-- Start Items --
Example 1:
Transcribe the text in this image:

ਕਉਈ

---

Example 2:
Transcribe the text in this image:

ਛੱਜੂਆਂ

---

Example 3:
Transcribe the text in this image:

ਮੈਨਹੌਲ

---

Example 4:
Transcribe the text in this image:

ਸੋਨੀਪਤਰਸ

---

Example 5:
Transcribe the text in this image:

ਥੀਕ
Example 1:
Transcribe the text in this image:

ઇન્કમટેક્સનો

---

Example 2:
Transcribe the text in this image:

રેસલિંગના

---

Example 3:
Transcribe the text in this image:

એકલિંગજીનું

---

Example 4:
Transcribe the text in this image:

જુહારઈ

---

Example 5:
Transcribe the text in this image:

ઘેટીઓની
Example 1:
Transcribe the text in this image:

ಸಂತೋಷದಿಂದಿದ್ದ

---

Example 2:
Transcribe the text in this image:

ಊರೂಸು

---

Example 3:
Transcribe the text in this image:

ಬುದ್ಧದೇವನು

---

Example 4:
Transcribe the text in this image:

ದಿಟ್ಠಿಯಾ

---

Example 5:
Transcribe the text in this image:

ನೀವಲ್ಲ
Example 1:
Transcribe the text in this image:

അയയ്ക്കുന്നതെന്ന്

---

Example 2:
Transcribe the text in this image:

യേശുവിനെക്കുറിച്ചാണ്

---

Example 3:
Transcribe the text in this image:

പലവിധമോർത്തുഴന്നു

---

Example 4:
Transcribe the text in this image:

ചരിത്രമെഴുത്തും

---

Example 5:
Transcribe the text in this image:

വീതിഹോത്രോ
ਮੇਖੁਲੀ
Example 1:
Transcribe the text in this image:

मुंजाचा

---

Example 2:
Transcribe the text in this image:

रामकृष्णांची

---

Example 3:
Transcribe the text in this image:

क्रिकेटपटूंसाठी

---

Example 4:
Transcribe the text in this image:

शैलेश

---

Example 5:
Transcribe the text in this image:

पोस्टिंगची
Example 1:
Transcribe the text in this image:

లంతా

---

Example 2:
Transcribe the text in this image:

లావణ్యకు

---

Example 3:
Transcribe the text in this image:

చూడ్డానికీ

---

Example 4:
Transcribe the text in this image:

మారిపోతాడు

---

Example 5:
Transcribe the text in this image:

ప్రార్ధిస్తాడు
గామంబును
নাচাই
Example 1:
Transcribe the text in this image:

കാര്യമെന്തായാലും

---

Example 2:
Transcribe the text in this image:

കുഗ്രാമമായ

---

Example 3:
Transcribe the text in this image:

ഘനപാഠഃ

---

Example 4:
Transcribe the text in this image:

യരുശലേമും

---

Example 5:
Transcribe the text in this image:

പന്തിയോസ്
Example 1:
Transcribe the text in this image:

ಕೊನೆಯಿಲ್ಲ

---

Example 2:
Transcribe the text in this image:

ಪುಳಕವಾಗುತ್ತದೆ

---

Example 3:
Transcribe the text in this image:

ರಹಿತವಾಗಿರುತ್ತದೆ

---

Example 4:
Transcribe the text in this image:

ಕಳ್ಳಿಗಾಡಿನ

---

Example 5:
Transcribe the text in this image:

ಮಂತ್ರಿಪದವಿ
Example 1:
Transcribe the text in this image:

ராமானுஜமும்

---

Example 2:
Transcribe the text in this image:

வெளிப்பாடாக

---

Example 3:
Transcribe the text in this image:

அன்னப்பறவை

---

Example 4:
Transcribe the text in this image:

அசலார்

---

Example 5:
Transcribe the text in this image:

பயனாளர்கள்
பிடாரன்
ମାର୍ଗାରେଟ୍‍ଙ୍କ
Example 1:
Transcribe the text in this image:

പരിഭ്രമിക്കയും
-- End Items --
• _Task requirements_
Copy out the rows verbatim, starting with the first line and ending with the line that contains "એકલિંગજીનું". Include both of those lines.

• _Finished exercise_
Example 1:
Transcribe the text in this image:

ਕਉਈ

---

Example 2:
Transcribe the text in this image:

ਛੱਜੂਆਂ

---

Example 3:
Transcribe the text in this image:

ਮੈਨਹੌਲ

---

Example 4:
Transcribe the text in this image:

ਸੋਨੀਪਤਰਸ

---

Example 5:
Transcribe the text in this image:

ਥੀਕ
Example 1:
Transcribe the text in this image:

ઇન્કમટેક્સનો

---

Example 2:
Transcribe the text in this image:

રેસલિંગના

---

Example 3:
Transcribe the text in this image:

એકલિંગજીનું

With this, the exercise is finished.